De l’utilité de son projet vers l’offre commerciale

Après quatre ans de publication de blogues, je me devais de reprendre mon souffle et donner une nouvelle orientation à mon travail. J’ai choisi de baptiser celle que j’entame « Indépendance » sous-entendu « indépendance financière ». En effet les premières années ont été consacrées à des articles pratiques d’habilitation au métier et aux codes de l’entrepreneuriat (Correction) et à la sensibilisation voire exhortation de la communauté (Modération) à soutenir et s’engager derrière ces initiatives dont les retombées nous sont profitables. Je me propose, pour la suite de ce travail, de placer des repères sur la voie des entrepreneurs aspirants, au démarrage, en croissance et à accélérer pour aider à la mise en perspective de leurs décisions quotidiennes.

Ma première réflexion porte sur le passage de l’utilité du projet à l’offre commerciale. Pour ceux qui me suivent depuis un certain temps, vous savez que je privilégie la coexistence entre une forme informelle d’entrepreneuriat et le Système libéral avec des points de concordance pour faciliter les échanges. Cela permet une meilleure convergence de l’informel vers les lois du marché pour qu’il s’y fasse une place progressivement. Je précise que l’économie ethnique, pour moi, n’est qu’une réappropriation de l’informel en contexte interculturel par les Diasporas. Ainsi, dans ma conception, l’utilité nait des capacités dont possède l’entrepreneur et qu’il souhaite mettre en œuvre pour dégager un revenu et surtout s’accomplir en honorant sa vie. Ceci déroge de la logique d’observation des besoins des consommateurs pour offrir une solution qu’on ait ou non les moyens internes de la produire.

De ce fait, une fois l’utilité définie clairement et structurée, tout le défi revient à réaliser la première concordance majeure avec le marché qui est de la convertir en offre commerciale qui s’insère judicieusement dans l’écosystème pour in fine générer des revenus. Ce qui nous fait dire que l’économie de communauté est certes une concentration guidée par l’identité mais qu’elle reste ouverte à des échanges équitables (à l’origine du replis).

Le passage de l’utilité du projet à l’offre commerciale demande de fusionner la Définition (cœur de l’entrepreneur informel) et les techniques de ventes (aspect incontournable et essentiel de l’économie libérale). Ceci amène à faire l’exercice besogneux de la promotion éclairée et habile. Je rappelle que le plus souvent, dans l’informel (et à fortiori dans l’ethnique), l’étape de l’étude de marché n’est pas réalisée ou est peu documentée. On tient plus compte de l’intuition (ou foi) que l’on a de pouvoir réussir avec un projet. Ce qui explique les incompréhensions et frustrations vécues par les Diasporas qui doivent passer par la validation d’analystes locaux formatés à la réalité des données brutes et froides des statistiques et prévisions financières.
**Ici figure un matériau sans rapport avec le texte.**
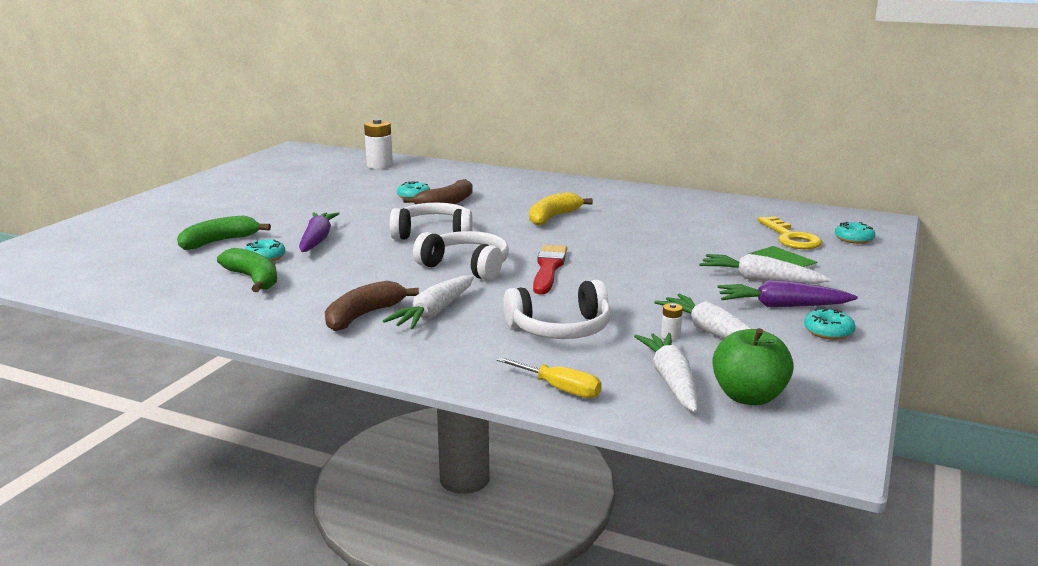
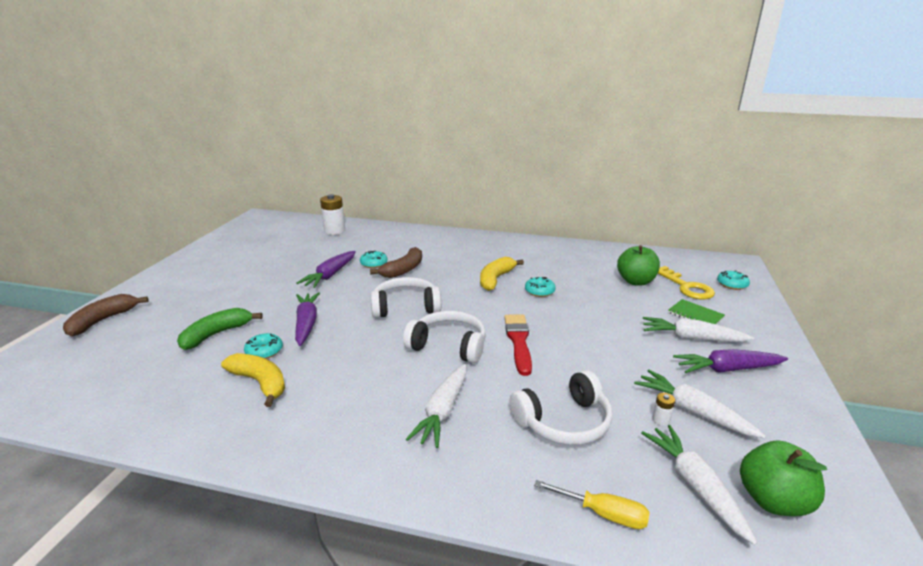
camera: 10 degrees left, 5 degrees up
(253, 279) = (260, 383): green banana -> yellow banana
(359, 203) = (330, 275): none -> purple carrot
(363, 315) = (379, 424): brown banana -> brown banana (103, 321)
(728, 229) = (635, 281): none -> green apple
(828, 332) = (782, 398): turquoise donut -> turquoise donut (539, 291)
Faire concorder sa Définition avec des objectifs de ventes à partager avec des parties prenantes semble donc périlleux. Voici ce que je conseille de garder en tête lorsque vient le moment de passer au marché local, régional ou international après une clientèle de proximité :

« Ne pas se braquer sur les exigences des formes de sollicitations commerciales mais tirer le meilleur des deux mondes. Soit, apprendre à proposer son produit ou service selon les règles de l’art en vigueur dans le milieu pour se faire sa place sur le marché tout en gardant la spécificité et la nature de son projet qui est votre raison d’être et qui à un moment donné sera un facteur de différenciation de votre offre. »

C’est donc un nouveau voyage que je vous propose. Le viatique reste l’expérience de terrain et les résultats de recherche de notre Think Tank. En effet, après la fondation des bases conceptuelles sur la mise en place d’un projet informel, voire ethnique, nous allons nous appesantir sur la convergence concrète avec le Système libéral pour, si possible, un jour lui servir d’alternative de qualité.